YOUR TASK:
Copy out the listing below word for word, line by line, and omit the pictures.
--*--
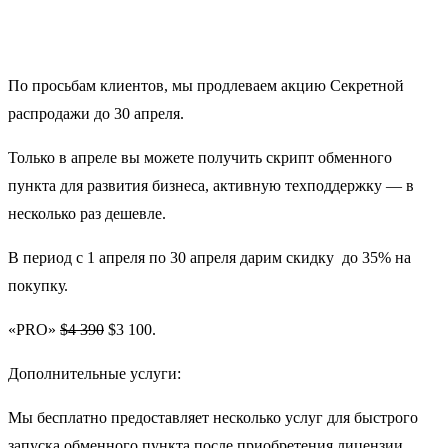
По просьбам клиентов, мы продлеваем акцию Секретной
распродажи до 30 апреля.
Только в апреле вы можете получить скрипт обменного
пункта для развития бизнеса, активную техподдержку —
в
несколько раз дешевле
.
В период
с 1 апреля по 30 апреля
дарим скидку до 35% на
покупку.
«PRO»
$
4 390
$3 100.
Дополнительные услуги:
Мы бесплатно предоставляет несколько услуг для быстрого
запуска обменного пункта после приобретения лицензии.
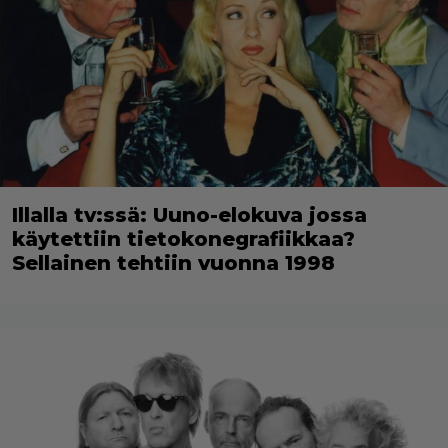
Illalla tv:ssä: Uuno-elokuva jossa
käytettiin tietokonegrafiikkaa?
Sellainen tehtiin vuonna 1998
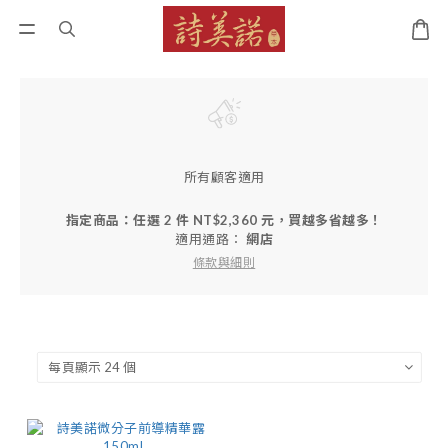
所有顧客適用
指定商品：任選 2 件 NT$2,360 元，買越多省越多！
適用通路：
網店
條款與細則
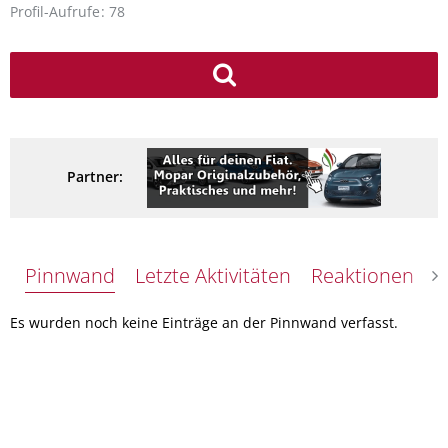
Profil-Aufrufe
78
Partner:
Pinnwand
Letzte Aktivitäten
Reaktionen
Ü
Es wurden noch keine Einträge an der Pinnwand verfasst.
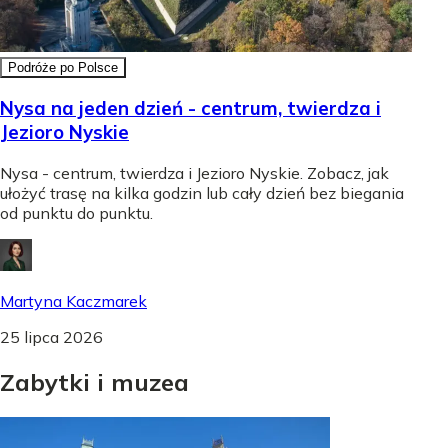
Podróże po Polsce
Nysa na jeden dzień - centrum, twierdza i
Jezioro Nyskie
Nysa - centrum, twierdza i Jezioro Nyskie. Zobacz, jak
ułożyć trasę na kilka godzin lub cały dzień bez biegania
od punktu do punktu.
Martyna Kaczmarek
25 lipca 2026
Zabytki
i
muzea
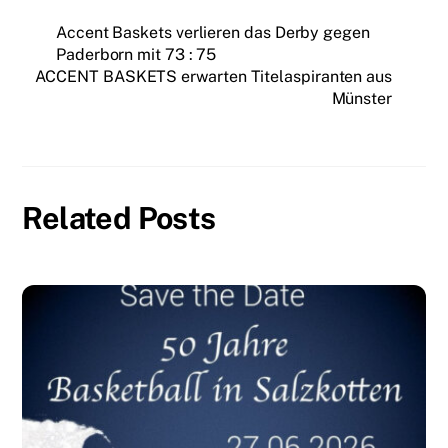
Accent Baskets verlieren das Derby gegen
Paderborn mit 73 : 75
ACCENT BASKETS erwarten Titelaspiranten aus
Münster
Related Posts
--*--
THE ANSWER:
По просьбам клиентов, мы продлеваем акцию Секретной
распродажи до 30 апреля.
Только в апреле вы можете получить скрипт обменного
пункта для развития бизнеса, активную техподдержку —
в
несколько раз дешевле
.
В период
с 1 апреля по 30 апреля
дарим скидку до 35% на
покупку.
«PRO»
$
4 390
$3 100.
Дополнительные услуги:
Мы бесплатно предоставляет несколько услуг для быстрого
запуска обменного пункта после приобретения лицензии.
Illalla tv:ssä: Uuno-elokuva jossa
käytettiin tietokonegrafiikkaa?
Sellainen tehtiin vuonna 1998
所有顧客適用
指定商品：任選 2 件 NT$2,360 元，買越多省越多！
適用通路：
網店
條款與細則
Profil-Aufrufe
78
Partner:
Pinnwand
Letzte Aktivitäten
Reaktionen
Ü
Es wurden noch keine Einträge an der Pinnwand verfasst.
Podróże po Polsce
Nysa na jeden dzień - centrum, twierdza i
Jezioro Nyskie
Nysa - centrum, twierdza i Jezioro Nyskie. Zobacz, jak
ułożyć trasę na kilka godzin lub cały dzień bez biegania
od punktu do punktu.
Martyna Kaczmarek
25 lipca 2026
Zabytki
i
muzea
Accent Baskets verlieren das Derby gegen
Paderborn mit 73 : 75
ACCENT BASKETS erwarten Titelaspiranten aus
Münster
Related Posts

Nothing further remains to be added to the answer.